Forts de l’importance des mobilisations, on dit souvent dans ces manifestations des petites villes qu’il faudra des actions plus dures, qu’il faudra déranger, qu’on ne sera plus gentils… et qu’on s’en prendra peut-être à des élus, à des symboles de l’autorité publique, au pouvoir local… Cela donne l’orientation pour demain, passer des sous-préfectures à l’Elysée.
Face à cette mobilisation massive, l’intersyndicale nationale refuse toujours de construire la grève générale mais, pour ne pas se faire déborder, a accéléré le rythme de la mobilisation avec les 7 et 11 février. Par contre, elle ne change pas sa tactique de journées saute-moutons qui a toujours été un désastre.
Mais cette fois, les petites villes le disent, tout est lié. Il n’y a pas de « journées d’action » quand on se bat pour un autre monde. On ne peut pas faire rentrer un fleuve en furie dans un carcan de petites journées saute-moutons.
Alors, au delà des 7 et 11, les secteurs de la chimie/pétrole, l’énergie, les cheminots appellent à la grève 6 et 7 ou 7 et 8. Deux ou trois jours parfois. Avec la reconduction toujours dans l’air, qui attend ses Assemblés Générales plus fournies.
Et puis surtout, les grèves pour les salaires continuent et vont certainement se multiplier dans cette période de NAO comme déjà aujourd’hui dans le BTP Vinci, la métallurgie Auber et Duval, l’automobile Faurecia, Renault… « on veut du pognon et pas travailler deux ans de plus » disent les grévistes. Les mouvements dans l’éducation qui continuent après ce 31 janvier comme en Guadeloupe associent le combat contre la retraite avec les exigences de plus de personnel, plus de moyens, la réintégration des personnels suspendus, la lutte pour les libertés. Et puis le 2 février, ce sont les tous petits transporteurs routiers qui se mobilisent et bloquent les routes contre la hausse des prix des carburants. Le 2 février également, c’est la grève du travail social, du périscolaire, des crèches et garderies, de la petite enfance qui associent leur grève pour plus de salaires, de moyens et d’effectifs à la lutte pour la retraite.

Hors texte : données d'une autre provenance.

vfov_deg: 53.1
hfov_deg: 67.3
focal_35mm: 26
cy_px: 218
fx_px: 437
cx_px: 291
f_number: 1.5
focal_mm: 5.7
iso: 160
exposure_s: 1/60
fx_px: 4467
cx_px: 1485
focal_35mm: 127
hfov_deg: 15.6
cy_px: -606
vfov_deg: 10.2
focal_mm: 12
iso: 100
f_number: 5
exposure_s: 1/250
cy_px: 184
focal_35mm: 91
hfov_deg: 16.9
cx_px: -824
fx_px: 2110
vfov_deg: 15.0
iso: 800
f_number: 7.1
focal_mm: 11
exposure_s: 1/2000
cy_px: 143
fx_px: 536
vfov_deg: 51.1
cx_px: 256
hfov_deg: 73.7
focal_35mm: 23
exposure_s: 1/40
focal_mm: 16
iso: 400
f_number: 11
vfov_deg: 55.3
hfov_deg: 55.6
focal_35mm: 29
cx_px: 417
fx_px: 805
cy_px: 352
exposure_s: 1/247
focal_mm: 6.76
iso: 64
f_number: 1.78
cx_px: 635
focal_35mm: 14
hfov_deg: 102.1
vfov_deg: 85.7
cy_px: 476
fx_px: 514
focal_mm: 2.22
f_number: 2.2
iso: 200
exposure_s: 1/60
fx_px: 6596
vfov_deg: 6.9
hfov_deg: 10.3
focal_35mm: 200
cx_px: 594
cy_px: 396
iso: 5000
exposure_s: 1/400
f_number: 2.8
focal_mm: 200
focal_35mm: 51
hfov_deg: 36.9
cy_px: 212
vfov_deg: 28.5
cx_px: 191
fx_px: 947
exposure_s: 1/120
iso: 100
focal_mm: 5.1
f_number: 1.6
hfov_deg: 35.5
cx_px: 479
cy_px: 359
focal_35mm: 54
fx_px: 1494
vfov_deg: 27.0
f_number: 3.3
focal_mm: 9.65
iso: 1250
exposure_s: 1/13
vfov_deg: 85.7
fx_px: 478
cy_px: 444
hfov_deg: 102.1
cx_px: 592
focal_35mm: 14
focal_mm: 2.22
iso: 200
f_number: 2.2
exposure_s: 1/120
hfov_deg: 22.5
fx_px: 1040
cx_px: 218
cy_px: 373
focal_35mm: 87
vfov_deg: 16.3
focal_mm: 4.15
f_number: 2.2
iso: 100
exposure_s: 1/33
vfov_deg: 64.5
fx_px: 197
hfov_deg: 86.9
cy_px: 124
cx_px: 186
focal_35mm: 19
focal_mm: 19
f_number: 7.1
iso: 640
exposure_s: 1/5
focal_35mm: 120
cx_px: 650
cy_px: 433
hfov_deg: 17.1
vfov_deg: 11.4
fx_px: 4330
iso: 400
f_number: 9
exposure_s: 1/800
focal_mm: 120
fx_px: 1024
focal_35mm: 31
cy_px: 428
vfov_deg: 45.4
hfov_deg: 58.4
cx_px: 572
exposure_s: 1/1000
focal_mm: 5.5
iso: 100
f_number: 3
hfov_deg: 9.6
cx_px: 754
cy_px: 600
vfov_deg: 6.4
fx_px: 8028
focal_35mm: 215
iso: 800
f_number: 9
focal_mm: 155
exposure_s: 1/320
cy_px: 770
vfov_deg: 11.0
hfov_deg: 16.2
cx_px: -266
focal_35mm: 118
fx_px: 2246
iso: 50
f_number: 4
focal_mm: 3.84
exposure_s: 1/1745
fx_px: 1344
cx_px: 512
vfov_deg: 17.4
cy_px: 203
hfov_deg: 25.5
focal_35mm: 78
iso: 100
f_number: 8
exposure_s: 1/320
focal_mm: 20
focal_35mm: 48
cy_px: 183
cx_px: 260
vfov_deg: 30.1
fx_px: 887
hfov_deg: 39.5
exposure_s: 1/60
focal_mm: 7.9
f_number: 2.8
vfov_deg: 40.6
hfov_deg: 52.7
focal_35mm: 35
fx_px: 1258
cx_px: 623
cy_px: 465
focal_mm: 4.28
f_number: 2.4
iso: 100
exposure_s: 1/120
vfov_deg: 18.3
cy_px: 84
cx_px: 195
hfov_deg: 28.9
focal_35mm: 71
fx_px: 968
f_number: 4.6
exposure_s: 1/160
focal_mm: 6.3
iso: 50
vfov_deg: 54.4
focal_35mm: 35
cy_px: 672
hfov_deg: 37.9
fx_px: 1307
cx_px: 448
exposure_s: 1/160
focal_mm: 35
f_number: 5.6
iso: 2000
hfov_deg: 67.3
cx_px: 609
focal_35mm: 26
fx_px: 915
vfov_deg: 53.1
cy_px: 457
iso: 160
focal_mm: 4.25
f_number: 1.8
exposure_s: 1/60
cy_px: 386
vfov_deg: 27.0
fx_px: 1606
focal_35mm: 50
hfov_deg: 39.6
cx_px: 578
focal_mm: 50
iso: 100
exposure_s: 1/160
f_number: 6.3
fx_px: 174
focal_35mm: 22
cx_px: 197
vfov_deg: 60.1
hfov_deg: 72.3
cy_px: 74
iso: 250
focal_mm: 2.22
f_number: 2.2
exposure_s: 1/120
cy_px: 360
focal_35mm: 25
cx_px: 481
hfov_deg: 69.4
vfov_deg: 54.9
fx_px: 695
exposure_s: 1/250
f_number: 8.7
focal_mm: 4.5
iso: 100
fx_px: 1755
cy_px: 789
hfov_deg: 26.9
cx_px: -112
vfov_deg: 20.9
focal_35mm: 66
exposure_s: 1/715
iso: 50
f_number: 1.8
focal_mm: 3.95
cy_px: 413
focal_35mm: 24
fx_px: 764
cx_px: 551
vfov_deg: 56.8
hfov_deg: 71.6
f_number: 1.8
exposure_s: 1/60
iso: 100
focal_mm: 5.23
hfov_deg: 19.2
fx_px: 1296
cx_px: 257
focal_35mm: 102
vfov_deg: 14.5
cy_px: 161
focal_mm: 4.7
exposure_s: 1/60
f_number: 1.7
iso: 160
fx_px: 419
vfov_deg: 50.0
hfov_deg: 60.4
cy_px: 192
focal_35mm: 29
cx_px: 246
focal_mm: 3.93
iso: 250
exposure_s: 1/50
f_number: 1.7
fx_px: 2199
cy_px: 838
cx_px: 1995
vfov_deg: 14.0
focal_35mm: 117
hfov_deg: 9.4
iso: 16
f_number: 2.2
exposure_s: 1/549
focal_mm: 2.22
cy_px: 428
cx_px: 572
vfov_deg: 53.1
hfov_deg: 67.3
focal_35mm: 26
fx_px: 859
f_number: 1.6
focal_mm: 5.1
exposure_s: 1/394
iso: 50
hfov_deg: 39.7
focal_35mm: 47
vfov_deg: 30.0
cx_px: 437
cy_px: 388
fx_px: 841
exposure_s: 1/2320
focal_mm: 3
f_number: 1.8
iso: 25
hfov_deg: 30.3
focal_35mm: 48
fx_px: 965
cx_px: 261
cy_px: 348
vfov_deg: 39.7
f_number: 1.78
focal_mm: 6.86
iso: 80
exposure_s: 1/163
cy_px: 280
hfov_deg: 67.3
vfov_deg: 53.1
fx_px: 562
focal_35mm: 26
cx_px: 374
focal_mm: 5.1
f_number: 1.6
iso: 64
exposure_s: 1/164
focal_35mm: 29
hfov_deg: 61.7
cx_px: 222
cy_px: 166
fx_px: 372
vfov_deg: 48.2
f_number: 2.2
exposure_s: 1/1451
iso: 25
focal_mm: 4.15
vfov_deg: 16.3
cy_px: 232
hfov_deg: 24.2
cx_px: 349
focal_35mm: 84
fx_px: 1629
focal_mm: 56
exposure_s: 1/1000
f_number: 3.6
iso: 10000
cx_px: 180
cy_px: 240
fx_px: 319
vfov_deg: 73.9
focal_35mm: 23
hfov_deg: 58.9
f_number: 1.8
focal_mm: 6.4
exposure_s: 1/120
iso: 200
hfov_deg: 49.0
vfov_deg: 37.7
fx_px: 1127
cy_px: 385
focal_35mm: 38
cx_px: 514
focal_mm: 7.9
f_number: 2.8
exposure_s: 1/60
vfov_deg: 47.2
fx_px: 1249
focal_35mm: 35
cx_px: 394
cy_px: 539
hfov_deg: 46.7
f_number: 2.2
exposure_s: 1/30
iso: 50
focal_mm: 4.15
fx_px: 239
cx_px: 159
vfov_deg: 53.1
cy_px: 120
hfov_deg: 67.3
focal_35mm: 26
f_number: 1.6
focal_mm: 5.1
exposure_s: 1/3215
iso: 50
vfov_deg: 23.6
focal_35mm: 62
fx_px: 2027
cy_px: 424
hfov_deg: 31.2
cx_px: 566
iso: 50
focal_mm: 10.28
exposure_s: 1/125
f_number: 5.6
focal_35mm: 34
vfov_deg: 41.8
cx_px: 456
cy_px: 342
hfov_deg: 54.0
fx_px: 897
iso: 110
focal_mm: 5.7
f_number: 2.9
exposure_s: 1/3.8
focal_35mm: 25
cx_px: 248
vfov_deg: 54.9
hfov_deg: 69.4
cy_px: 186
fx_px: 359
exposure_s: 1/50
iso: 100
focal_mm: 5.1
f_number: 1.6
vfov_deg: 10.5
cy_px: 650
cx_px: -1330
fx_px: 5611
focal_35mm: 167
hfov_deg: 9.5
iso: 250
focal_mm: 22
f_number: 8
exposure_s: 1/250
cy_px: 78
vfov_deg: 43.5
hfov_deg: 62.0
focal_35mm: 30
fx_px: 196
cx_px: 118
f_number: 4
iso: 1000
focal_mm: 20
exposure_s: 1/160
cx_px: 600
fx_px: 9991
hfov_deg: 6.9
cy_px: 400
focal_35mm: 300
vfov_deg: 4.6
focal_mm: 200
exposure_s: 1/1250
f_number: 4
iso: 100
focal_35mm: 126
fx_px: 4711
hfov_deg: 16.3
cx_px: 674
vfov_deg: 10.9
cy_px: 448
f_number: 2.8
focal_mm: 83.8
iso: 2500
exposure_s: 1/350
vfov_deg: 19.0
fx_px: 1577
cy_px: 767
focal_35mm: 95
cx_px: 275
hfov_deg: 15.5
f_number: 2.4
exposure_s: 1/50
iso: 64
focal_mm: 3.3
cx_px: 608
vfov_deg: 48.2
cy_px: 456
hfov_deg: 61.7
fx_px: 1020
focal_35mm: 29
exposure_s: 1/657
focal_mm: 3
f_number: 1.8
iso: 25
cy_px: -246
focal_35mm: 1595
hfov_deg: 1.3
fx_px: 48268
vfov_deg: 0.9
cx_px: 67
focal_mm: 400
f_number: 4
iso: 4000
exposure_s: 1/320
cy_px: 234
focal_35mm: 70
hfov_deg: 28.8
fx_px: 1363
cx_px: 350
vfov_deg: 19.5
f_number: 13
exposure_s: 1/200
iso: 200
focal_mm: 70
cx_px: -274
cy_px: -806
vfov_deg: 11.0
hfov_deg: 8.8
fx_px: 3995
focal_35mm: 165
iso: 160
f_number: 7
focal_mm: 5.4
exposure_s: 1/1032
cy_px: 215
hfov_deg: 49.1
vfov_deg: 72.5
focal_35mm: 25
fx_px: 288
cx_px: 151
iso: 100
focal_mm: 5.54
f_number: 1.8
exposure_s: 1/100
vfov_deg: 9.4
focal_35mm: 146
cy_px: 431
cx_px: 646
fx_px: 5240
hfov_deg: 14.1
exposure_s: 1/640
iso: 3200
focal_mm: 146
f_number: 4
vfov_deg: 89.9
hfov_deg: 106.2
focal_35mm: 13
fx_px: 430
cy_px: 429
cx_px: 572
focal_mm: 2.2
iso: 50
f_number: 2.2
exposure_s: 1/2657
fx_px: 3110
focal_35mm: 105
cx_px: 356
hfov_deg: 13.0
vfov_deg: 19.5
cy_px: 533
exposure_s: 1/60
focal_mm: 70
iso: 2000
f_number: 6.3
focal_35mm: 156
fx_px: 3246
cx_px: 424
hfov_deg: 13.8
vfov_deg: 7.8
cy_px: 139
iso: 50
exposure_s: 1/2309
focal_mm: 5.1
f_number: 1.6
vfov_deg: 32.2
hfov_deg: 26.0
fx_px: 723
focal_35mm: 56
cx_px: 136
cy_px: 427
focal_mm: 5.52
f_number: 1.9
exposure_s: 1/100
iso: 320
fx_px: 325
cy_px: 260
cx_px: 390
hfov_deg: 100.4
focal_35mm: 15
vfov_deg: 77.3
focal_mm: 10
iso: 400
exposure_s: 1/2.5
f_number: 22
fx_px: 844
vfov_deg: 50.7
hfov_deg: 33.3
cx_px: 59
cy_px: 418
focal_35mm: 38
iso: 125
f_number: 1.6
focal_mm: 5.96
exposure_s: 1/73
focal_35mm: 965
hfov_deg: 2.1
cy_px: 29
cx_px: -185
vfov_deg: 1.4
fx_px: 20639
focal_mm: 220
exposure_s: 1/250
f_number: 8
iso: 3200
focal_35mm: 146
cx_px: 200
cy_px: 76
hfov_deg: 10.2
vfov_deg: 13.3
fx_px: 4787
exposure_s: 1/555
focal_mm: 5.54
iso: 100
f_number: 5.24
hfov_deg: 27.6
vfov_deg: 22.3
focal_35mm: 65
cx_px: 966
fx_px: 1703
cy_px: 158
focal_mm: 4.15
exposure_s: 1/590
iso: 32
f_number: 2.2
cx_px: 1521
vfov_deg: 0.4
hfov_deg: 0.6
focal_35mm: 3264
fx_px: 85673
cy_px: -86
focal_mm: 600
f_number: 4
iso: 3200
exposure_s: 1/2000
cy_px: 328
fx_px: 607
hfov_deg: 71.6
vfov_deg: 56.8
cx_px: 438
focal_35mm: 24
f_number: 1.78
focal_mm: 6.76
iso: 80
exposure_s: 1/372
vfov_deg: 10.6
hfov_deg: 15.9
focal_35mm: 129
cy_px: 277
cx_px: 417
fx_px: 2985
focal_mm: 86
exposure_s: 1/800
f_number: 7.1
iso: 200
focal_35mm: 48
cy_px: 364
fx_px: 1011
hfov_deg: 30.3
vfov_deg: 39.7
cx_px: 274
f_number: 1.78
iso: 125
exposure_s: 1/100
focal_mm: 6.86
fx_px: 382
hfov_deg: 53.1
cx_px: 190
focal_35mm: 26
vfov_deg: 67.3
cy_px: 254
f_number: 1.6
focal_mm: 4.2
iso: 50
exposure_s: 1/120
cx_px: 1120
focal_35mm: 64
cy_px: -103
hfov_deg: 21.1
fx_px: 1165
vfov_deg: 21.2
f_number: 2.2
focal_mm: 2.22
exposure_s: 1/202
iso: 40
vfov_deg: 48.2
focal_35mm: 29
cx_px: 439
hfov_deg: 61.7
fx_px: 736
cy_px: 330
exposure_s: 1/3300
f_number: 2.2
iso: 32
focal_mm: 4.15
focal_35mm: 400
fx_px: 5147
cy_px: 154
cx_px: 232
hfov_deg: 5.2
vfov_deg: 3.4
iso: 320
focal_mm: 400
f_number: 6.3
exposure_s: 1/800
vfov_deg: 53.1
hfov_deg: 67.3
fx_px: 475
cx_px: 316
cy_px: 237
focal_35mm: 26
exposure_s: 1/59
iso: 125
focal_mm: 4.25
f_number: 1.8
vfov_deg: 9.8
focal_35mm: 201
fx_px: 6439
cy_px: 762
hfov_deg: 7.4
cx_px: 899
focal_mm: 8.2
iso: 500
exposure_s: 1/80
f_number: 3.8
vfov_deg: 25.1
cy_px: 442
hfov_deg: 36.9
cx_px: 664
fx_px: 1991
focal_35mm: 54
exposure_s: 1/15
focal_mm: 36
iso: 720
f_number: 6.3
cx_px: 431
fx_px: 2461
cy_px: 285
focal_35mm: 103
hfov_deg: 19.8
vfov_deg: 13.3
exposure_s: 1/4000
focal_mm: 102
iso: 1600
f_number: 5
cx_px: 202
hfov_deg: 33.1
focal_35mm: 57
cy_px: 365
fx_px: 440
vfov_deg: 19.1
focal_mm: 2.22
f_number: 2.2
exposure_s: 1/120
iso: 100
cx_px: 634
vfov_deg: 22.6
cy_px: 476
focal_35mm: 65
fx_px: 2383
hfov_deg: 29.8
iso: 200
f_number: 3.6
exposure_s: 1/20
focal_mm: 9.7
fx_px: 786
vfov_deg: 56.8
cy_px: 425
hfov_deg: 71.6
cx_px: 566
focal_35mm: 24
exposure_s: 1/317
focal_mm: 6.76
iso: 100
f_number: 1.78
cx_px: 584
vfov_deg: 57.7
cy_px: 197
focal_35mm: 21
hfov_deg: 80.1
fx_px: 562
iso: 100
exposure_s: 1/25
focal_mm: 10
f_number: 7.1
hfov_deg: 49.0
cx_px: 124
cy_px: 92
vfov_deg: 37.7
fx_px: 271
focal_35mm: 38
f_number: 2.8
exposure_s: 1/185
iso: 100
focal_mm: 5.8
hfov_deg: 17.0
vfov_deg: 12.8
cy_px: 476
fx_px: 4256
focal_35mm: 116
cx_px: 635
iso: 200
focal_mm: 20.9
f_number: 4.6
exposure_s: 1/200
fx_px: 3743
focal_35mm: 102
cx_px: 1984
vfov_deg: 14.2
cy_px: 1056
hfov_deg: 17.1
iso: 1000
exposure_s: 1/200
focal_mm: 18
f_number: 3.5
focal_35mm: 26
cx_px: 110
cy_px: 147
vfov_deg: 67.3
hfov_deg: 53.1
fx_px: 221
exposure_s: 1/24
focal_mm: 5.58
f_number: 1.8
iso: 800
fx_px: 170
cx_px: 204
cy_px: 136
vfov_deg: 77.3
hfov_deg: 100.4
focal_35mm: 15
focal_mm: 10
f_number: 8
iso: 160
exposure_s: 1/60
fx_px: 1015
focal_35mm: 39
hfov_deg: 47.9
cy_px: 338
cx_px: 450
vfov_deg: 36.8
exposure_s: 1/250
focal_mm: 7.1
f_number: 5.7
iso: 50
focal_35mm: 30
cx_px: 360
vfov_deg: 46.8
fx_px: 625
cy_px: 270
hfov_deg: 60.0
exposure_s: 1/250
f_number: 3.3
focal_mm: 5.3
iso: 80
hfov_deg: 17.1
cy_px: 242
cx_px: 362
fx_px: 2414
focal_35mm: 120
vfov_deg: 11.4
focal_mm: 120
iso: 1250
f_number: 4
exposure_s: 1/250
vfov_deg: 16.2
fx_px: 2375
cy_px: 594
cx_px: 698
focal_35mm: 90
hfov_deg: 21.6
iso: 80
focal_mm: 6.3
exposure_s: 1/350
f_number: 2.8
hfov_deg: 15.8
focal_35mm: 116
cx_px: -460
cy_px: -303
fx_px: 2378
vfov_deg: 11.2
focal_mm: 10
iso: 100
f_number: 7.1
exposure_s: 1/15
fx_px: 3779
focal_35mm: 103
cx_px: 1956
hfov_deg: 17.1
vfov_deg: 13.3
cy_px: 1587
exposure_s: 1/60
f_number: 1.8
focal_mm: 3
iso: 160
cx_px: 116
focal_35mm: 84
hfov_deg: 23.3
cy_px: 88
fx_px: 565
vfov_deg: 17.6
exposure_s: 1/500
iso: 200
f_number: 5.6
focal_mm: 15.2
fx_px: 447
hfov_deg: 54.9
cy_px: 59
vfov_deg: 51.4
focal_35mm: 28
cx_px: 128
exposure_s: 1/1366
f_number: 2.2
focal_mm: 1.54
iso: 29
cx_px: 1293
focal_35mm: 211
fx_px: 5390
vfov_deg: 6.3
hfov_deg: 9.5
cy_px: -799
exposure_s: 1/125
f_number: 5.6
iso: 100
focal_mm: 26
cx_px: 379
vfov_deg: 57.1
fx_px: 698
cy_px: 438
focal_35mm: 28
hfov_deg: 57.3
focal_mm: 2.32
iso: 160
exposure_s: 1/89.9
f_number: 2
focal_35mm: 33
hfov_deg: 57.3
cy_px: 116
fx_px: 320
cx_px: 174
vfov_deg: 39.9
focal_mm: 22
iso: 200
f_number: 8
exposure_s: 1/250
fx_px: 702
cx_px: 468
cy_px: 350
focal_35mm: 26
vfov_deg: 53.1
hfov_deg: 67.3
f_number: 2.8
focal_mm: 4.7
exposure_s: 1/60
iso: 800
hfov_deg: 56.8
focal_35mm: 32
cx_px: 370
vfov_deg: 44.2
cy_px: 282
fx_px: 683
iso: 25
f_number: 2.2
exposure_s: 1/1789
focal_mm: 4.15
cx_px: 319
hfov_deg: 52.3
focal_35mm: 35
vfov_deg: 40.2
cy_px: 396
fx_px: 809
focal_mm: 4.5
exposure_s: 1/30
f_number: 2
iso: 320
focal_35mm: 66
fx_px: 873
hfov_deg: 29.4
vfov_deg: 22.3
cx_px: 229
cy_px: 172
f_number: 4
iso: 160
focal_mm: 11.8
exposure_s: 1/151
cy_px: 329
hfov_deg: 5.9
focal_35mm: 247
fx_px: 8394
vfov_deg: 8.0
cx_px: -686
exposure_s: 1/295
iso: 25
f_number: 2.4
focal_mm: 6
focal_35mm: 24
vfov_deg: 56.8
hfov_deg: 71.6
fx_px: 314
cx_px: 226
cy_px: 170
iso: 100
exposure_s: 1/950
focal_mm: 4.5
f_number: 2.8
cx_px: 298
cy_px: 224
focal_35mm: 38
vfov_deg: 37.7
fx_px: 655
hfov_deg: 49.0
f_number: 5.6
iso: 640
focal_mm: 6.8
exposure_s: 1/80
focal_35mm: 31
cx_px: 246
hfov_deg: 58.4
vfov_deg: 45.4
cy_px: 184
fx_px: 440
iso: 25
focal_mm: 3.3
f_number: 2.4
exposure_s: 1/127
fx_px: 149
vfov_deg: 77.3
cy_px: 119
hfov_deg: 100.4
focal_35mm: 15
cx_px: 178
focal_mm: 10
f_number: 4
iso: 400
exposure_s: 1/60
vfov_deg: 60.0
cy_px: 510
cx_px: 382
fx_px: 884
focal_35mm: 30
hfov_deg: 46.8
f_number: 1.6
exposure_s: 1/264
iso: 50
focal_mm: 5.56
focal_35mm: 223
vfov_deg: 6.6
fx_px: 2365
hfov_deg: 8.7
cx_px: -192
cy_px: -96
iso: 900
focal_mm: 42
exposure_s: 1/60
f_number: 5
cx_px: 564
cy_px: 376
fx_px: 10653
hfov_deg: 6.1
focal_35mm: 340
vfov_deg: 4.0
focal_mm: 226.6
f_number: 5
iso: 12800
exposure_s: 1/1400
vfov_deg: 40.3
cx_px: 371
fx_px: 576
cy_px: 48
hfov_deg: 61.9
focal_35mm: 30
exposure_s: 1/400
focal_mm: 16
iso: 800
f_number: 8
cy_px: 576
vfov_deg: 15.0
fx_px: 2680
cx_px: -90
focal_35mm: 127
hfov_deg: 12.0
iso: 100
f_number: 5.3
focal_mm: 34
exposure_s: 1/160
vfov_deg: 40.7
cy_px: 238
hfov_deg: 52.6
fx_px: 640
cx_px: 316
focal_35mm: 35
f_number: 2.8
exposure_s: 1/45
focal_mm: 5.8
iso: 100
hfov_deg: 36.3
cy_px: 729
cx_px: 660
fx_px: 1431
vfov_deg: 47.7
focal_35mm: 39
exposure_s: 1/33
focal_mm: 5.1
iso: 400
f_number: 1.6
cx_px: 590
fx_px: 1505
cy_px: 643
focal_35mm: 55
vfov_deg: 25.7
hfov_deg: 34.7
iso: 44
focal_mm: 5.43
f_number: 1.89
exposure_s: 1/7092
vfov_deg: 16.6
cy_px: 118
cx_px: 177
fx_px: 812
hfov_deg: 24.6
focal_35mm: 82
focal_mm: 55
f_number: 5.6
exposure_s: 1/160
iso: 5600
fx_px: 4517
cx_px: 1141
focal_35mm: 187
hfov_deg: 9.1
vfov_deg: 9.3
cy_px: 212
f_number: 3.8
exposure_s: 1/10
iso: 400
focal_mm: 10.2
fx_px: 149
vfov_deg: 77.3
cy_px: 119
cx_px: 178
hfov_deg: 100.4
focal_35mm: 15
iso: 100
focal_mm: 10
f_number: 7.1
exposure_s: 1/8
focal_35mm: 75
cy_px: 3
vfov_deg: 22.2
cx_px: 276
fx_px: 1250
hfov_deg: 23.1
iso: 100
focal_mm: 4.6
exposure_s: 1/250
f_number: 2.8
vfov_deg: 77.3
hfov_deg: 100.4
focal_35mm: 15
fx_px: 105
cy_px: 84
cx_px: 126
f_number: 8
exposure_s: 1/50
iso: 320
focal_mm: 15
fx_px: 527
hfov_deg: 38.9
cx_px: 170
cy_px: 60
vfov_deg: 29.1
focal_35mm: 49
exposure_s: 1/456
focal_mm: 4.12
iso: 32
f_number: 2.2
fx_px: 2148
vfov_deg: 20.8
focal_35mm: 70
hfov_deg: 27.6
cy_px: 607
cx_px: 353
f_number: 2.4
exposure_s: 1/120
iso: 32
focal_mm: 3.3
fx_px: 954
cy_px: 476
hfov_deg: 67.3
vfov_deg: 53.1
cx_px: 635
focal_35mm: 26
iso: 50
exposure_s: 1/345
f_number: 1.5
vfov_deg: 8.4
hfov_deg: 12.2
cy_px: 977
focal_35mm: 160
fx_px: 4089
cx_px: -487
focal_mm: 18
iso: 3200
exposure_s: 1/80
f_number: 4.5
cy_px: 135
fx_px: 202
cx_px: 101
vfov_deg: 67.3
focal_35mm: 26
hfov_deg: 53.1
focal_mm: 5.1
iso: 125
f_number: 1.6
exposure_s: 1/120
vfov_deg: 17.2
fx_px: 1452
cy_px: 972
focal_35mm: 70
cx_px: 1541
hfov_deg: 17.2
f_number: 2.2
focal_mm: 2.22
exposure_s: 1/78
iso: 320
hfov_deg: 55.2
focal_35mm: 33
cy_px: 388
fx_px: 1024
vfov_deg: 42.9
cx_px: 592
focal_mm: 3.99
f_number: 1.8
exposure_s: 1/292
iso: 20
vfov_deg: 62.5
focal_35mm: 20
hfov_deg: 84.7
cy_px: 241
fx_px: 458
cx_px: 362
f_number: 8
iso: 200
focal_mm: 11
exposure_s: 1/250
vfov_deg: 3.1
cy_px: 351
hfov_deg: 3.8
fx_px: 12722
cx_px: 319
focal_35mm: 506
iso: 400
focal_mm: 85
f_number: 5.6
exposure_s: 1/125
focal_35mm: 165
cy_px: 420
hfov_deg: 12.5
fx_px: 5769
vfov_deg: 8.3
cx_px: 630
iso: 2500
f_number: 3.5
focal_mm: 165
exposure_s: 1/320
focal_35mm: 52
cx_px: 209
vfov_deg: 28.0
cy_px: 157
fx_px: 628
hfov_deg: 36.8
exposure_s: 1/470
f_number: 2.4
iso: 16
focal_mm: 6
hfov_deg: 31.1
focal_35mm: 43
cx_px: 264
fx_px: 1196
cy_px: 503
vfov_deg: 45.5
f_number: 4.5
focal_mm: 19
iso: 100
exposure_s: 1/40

Tous disent par leur grève, de manière encore dispersée, ce que dit le mouvement de fond déjà concentré qu’on voit monter dans les petites villes, le « Tous ensemble » pour reprendre tout ce qui nous a été volé depuis des décennies. Ce qui monte, c’est une lame de fond venue des profondeurs de la classe ouvrière. Les petites villes nous le disent.